BC Iron set to pay off debts
PERTH (miningweekly.com) – The share price of iron-ore miner BC Iron jumped by 8% on Thursday after the company announced that it would complete the repayment of a $130-million bank facility with the ANZ and Commonwealth Bank 18 months ahead of schedule.
The miner announced to shareholders that it would repay the remaining $30.8-million outstanding on the secured term loan by the end of June this year.
The original $130-million facility was entered into in 2012 to partially fund the acquisition of an additional 25% interest in the Nullagine joint venture from partner Fortescue Metals.
Since then, the company has moved to repay the facility ahead of schedule, taking advantage of the higher iron-ore price environment.
MD Morgan Ball said that the repayment of the debt facility would de-risk and simplify BC Iron’s balance sheet, providing a solid platform for the company to consider any future opportunities that could arise.
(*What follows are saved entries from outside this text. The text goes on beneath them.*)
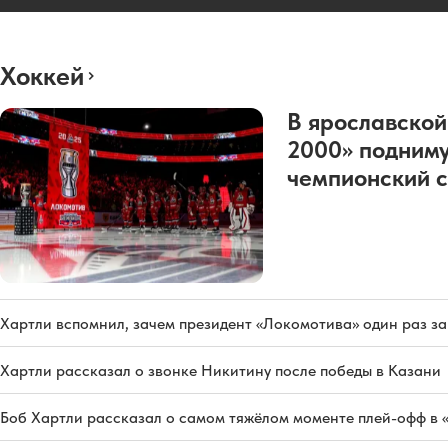
Хоккей
В ярославской
2000» подниму
чемпионский с
Хартли вспомнил, зачем президент «Локомотива» один раз з
Хартли рассказал о звонке Никитину после победы в Казани
Боб Хартли рассказал о самом тяжёлом моменте плей-офф в 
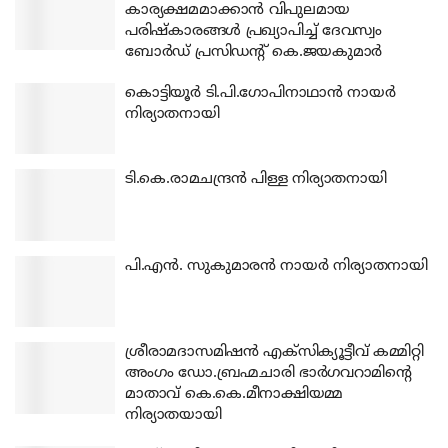
കാര്യക്ഷമമാക്കാന്‍ വിപുലമായ
പരിഷ്‌കാരങ്ങള്‍ പ്രഖ്യാപിച്ച് ദേവസ്വം
ബോര്‍ഡ് പ്രസിഡന്റ് കെ.ജയകുമാര്‍
കൊട്ടിയൂര്‍ ടി.പി.ഗോപിനാഥാന്‍ നായര്‍
നിര്യാതനായി
ടി.കെ.രാമചന്ദ്രന്‍ പിള്ള നിര്യാതനായി
പി.എന്‍. സുകുമാരന്‍ നായര്‍ നിര്യാതനായി
ശ്രീരാമദാസമിഷന്‍ എക്‌സിക്യൂട്ടീവ് കമ്മിറ്റി
അംഗം ഡോ.ബ്രഹ്മചാരി ഭാര്‍ഗവറാമിന്റെ
മാതാവ് കെ.കെ.മീനാക്ഷിയമ്മ
നിര്യാതയായി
“Prudent cash management and ongoing cost reduction success has allowed this repayment to be made comfortably from existing cash reserves. We continue to focus on productivity and cash management at each of our projects to ensure BC Iron is in the strongest possible position,” Ball said.
Following the repayment of the facility, BC Iron’s only remaining debt would be a $5-million interest-free and security free facility with offtake partner Henghou Industries, which was due at the end of December this year.
BC Iron shares were trading at a high of 39c a share, up from the previous closing price of 36c a share.